Task
Retype, exactly as they appear below, the lines between the line holding "Deferred tax asset" and the line holding "Total equity and", both ends included.

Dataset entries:

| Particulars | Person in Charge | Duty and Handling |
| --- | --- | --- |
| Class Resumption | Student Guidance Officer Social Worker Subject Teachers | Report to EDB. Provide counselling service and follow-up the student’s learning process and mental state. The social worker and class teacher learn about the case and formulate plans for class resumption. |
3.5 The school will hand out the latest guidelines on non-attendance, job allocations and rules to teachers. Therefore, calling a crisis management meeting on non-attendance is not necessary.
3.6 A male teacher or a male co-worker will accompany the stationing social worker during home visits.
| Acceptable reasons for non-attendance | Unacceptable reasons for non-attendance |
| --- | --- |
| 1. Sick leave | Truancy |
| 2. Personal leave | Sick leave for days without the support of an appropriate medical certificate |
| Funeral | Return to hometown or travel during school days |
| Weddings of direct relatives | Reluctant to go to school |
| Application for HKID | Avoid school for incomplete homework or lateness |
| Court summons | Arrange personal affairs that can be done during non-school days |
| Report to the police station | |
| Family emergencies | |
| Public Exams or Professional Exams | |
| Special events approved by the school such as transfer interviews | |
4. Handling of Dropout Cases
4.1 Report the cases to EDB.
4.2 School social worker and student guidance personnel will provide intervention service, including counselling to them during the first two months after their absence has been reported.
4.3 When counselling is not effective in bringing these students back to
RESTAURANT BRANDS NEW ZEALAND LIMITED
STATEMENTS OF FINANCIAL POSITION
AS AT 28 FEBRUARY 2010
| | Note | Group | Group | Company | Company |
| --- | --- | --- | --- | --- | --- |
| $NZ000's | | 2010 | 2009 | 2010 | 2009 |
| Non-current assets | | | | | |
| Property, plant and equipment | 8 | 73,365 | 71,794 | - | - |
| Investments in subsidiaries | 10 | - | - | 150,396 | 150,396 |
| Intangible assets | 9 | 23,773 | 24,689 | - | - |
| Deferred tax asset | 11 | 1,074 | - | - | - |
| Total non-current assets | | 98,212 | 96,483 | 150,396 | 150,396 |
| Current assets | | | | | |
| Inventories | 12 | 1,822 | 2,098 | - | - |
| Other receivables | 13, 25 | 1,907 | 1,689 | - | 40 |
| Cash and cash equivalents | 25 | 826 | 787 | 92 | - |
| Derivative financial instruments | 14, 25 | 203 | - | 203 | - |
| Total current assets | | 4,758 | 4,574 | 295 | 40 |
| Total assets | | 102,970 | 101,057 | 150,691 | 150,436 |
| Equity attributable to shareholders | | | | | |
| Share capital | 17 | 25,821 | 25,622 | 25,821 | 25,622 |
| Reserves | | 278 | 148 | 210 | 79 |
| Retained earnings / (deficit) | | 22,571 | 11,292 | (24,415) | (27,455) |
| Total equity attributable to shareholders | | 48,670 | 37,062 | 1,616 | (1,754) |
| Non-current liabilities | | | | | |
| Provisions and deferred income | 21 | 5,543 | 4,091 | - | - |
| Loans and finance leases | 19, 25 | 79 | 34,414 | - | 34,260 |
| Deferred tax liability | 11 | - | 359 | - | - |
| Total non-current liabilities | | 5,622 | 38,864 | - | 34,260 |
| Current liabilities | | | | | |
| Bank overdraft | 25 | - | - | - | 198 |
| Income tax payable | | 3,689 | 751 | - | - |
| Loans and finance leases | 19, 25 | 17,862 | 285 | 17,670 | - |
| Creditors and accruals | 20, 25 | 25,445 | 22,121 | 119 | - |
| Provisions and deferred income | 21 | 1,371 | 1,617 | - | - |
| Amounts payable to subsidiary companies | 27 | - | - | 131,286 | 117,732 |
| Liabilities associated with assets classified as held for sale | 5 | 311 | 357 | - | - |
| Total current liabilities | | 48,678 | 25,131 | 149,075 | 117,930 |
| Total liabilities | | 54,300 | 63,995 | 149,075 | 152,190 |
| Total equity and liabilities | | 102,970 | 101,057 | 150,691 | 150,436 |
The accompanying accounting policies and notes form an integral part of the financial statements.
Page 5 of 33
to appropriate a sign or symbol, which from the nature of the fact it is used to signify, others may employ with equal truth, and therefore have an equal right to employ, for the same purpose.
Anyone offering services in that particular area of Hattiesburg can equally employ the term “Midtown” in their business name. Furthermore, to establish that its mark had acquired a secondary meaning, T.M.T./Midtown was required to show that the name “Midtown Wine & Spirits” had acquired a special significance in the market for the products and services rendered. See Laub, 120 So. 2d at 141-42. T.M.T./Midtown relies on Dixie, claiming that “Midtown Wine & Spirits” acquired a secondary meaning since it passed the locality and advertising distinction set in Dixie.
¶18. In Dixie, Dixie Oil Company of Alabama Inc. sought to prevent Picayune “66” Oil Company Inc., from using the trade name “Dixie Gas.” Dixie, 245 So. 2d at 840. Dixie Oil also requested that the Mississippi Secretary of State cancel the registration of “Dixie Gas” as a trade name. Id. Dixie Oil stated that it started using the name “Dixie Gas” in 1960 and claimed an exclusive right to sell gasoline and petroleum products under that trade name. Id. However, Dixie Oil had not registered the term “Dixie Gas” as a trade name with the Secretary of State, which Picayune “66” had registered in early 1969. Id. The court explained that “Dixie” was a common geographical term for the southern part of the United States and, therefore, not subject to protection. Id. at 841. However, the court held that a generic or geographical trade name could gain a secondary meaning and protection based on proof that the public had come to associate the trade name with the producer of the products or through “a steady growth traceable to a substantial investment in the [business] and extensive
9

Result
| Deferred tax asset | 11 | 1,074 | - | - | - |
| Total non-current assets | | 98,212 | 96,483 | 150,396 | 150,396 |
| Current assets | | | | | |
| Inventories | 12 | 1,822 | 2,098 | - | - |
| Other receivables | 13, 25 | 1,907 | 1,689 | - | 40 |
| Cash and cash equivalents | 25 | 826 | 787 | 92 | - |
| Derivative financial instruments | 14, 25 | 203 | - | 203 | - |
| Total current assets | | 4,758 | 4,574 | 295 | 40 |
| Total assets | | 102,970 | 101,057 | 150,691 | 150,436 |
| Equity attributable to shareholders | | | | | |
| Share capital | 17 | 25,821 | 25,622 | 25,821 | 25,622 |
| Reserves | | 278 | 148 | 210 | 79 |
| Retained earnings / (deficit) | | 22,571 | 11,292 | (24,415) | (27,455) |
| Total equity attributable to shareholders | | 48,670 | 37,062 | 1,616 | (1,754) |
| Non-current liabilities | | | | | |
| Provisions and deferred income | 21 | 5,543 | 4,091 | - | - |
| Loans and finance leases | 19, 25 | 79 | 34,414 | - | 34,260 |
| Deferred tax liability | 11 | - | 359 | - | - |
| Total non-current liabilities | | 5,622 | 38,864 | - | 34,260 |
| Current liabilities | | | | | |
| Bank overdraft | 25 | - | - | - | 198 |
| Income tax payable | | 3,689 | 751 | - | - |
| Loans and finance leases | 19, 25 | 17,862 | 285 | 17,670 | - |
| Creditors and accruals | 20, 25 | 25,445 | 22,121 | 119 | - |
| Provisions and deferred income | 21 | 1,371 | 1,617 | - | - |
| Amounts payable to subsidiary companies | 27 | - | - | 131,286 | 117,732 |
| Liabilities associated with assets classified as held for sale | 5 | 311 | 357 | - | - |
| Total current liabilities | | 48,678 | 25,131 | 149,075 | 117,930 |
| Total liabilities | | 54,300 | 63,995 | 149,075 | 152,190 |
| Total equity and liabilities | | 102,970 | 101,057 | 150,691 | 150,436 |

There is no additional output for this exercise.